◆ Goal of the exercise
The response should be an exact repetition of all the entries.

◆ Dataset records
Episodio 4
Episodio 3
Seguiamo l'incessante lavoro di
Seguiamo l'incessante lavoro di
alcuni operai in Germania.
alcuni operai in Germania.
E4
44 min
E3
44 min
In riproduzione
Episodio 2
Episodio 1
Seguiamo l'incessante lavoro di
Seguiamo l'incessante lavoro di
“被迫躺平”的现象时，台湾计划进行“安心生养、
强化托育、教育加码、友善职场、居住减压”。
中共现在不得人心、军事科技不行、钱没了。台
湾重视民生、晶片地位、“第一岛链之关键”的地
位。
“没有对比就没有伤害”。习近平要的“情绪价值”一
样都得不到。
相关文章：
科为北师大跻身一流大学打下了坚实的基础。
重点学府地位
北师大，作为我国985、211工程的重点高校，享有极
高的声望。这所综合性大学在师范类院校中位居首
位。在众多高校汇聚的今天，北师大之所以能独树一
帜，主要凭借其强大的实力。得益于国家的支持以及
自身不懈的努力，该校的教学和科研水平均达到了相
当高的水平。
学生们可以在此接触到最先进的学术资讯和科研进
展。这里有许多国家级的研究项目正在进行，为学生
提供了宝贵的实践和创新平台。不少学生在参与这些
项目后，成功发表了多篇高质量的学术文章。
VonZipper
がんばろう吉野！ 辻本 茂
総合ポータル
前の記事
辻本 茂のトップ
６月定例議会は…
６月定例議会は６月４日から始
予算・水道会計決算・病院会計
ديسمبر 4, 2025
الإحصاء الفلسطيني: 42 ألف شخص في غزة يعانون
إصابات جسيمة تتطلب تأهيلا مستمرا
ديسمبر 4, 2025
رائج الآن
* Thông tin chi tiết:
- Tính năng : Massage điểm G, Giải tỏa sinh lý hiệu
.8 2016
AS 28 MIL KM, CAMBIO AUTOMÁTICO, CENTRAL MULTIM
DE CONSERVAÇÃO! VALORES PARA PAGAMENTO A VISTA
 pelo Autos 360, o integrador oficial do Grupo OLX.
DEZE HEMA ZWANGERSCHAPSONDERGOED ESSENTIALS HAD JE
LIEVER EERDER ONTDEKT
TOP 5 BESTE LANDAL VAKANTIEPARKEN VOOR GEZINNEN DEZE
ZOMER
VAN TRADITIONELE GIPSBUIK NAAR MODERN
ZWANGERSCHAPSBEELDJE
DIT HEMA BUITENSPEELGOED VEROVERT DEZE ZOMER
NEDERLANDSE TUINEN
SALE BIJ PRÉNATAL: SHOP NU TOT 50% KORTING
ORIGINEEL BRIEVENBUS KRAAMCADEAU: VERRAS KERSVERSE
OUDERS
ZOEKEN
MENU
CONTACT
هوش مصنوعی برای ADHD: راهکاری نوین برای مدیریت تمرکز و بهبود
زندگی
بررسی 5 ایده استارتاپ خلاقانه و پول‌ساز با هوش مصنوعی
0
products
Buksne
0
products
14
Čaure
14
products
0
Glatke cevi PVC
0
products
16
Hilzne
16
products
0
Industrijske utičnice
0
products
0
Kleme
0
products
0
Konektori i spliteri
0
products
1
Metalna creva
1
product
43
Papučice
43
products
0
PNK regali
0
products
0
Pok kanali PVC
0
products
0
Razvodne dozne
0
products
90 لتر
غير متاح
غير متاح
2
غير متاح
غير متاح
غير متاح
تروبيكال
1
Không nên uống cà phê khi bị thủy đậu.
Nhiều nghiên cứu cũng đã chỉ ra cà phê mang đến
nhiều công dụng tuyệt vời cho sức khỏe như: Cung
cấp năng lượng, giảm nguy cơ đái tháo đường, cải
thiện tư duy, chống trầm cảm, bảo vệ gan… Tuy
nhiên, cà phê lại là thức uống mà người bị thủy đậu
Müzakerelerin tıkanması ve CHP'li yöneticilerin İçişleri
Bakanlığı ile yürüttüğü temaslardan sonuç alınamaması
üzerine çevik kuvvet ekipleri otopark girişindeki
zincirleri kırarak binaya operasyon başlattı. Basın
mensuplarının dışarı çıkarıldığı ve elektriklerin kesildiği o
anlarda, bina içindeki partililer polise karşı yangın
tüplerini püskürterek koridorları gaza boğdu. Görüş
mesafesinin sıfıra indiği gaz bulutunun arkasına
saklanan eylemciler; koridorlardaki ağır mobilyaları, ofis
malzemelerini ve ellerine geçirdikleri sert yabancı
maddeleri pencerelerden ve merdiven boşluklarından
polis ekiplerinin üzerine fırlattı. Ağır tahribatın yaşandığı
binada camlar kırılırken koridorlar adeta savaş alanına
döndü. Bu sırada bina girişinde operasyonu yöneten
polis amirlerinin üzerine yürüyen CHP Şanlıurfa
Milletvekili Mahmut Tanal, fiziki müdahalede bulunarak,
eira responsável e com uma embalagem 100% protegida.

◆ Answer for the task
Episodio 4
Episodio 3
Seguiamo l'incessante lavoro di
Seguiamo l'incessante lavoro di
alcuni operai in Germania.
alcuni operai in Germania.
E4
44 min
E3
44 min
In riproduzione
Episodio 2
Episodio 1
Seguiamo l'incessante lavoro di
Seguiamo l'incessante lavoro di
“被迫躺平”的现象时，台湾计划进行“安心生养、
强化托育、教育加码、友善职场、居住减压”。
中共现在不得人心、军事科技不行、钱没了。台
湾重视民生、晶片地位、“第一岛链之关键”的地
位。
“没有对比就没有伤害”。习近平要的“情绪价值”一
样都得不到。
相关文章：
科为北师大跻身一流大学打下了坚实的基础。
重点学府地位
北师大，作为我国985、211工程的重点高校，享有极
高的声望。这所综合性大学在师范类院校中位居首
位。在众多高校汇聚的今天，北师大之所以能独树一
帜，主要凭借其强大的实力。得益于国家的支持以及
自身不懈的努力，该校的教学和科研水平均达到了相
当高的水平。
学生们可以在此接触到最先进的学术资讯和科研进
展。这里有许多国家级的研究项目正在进行，为学生
提供了宝贵的实践和创新平台。不少学生在参与这些
项目后，成功发表了多篇高质量的学术文章。
VonZipper
がんばろう吉野！ 辻本 茂
総合ポータル
前の記事
辻本 茂のトップ
６月定例議会は…
６月定例議会は６月４日から始
予算・水道会計決算・病院会計
ديسمبر 4, 2025
الإحصاء الفلسطيني: 42 ألف شخص في غزة يعانون
إصابات جسيمة تتطلب تأهيلا مستمرا
ديسمبر 4, 2025
رائج الآن
* Thông tin chi tiết:
- Tính năng : Massage điểm G, Giải tỏa sinh lý hiệu
.8 2016
AS 28 MIL KM, CAMBIO AUTOMÁTICO, CENTRAL MULTIM
DE CONSERVAÇÃO! VALORES PARA PAGAMENTO A VISTA
 pelo Autos 360, o integrador oficial do Grupo OLX.
DEZE HEMA ZWANGERSCHAPSONDERGOED ESSENTIALS HAD JE
LIEVER EERDER ONTDEKT
TOP 5 BESTE LANDAL VAKANTIEPARKEN VOOR GEZINNEN DEZE
ZOMER
VAN TRADITIONELE GIPSBUIK NAAR MODERN
ZWANGERSCHAPSBEELDJE
DIT HEMA BUITENSPEELGOED VEROVERT DEZE ZOMER
NEDERLANDSE TUINEN
SALE BIJ PRÉNATAL: SHOP NU TOT 50% KORTING
ORIGINEEL BRIEVENBUS KRAAMCADEAU: VERRAS KERSVERSE
OUDERS
ZOEKEN
MENU
CONTACT
هوش مصنوعی برای ADHD: راهکاری نوین برای مدیریت تمرکز و بهبود
زندگی
بررسی 5 ایده استارتاپ خلاقانه و پول‌ساز با هوش مصنوعی
0
products
Buksne
0
products
14
Čaure
14
products
0
Glatke cevi PVC
0
products
16
Hilzne
16
products
0
Industrijske utičnice
0
products
0
Kleme
0
products
0
Konektori i spliteri
0
products
1
Metalna creva
1
product
43
Papučice
43
products
0
PNK regali
0
products
0
Pok kanali PVC
0
products
0
Razvodne dozne
0
products
90 لتر
غير متاح
غير متاح
2
غير متاح
غير متاح
غير متاح
تروبيكال
1
Không nên uống cà phê khi bị thủy đậu.
Nhiều nghiên cứu cũng đã chỉ ra cà phê mang đến
nhiều công dụng tuyệt vời cho sức khỏe như: Cung
cấp năng lượng, giảm nguy cơ đái tháo đường, cải
thiện tư duy, chống trầm cảm, bảo vệ gan… Tuy
nhiên, cà phê lại là thức uống mà người bị thủy đậu
Müzakerelerin tıkanması ve CHP'li yöneticilerin İçişleri
Bakanlığı ile yürüttüğü temaslardan sonuç alınamaması
üzerine çevik kuvvet ekipleri otopark girişindeki
zincirleri kırarak binaya operasyon başlattı. Basın
mensuplarının dışarı çıkarıldığı ve elektriklerin kesildiği o
anlarda, bina içindeki partililer polise karşı yangın
tüplerini püskürterek koridorları gaza boğdu. Görüş
mesafesinin sıfıra indiği gaz bulutunun arkasına
saklanan eylemciler; koridorlardaki ağır mobilyaları, ofis
malzemelerini ve ellerine geçirdikleri sert yabancı
maddeleri pencerelerden ve merdiven boşluklarından
polis ekiplerinin üzerine fırlattı. Ağır tahribatın yaşandığı
binada camlar kırılırken koridorlar adeta savaş alanına
döndü. Bu sırada bina girişinde operasyonu yöneten
polis amirlerinin üzerine yürüyen CHP Şanlıurfa
Milletvekili Mahmut Tanal, fiziki müdahalede bulunarak,
eira responsável e com uma embalagem 100% protegida.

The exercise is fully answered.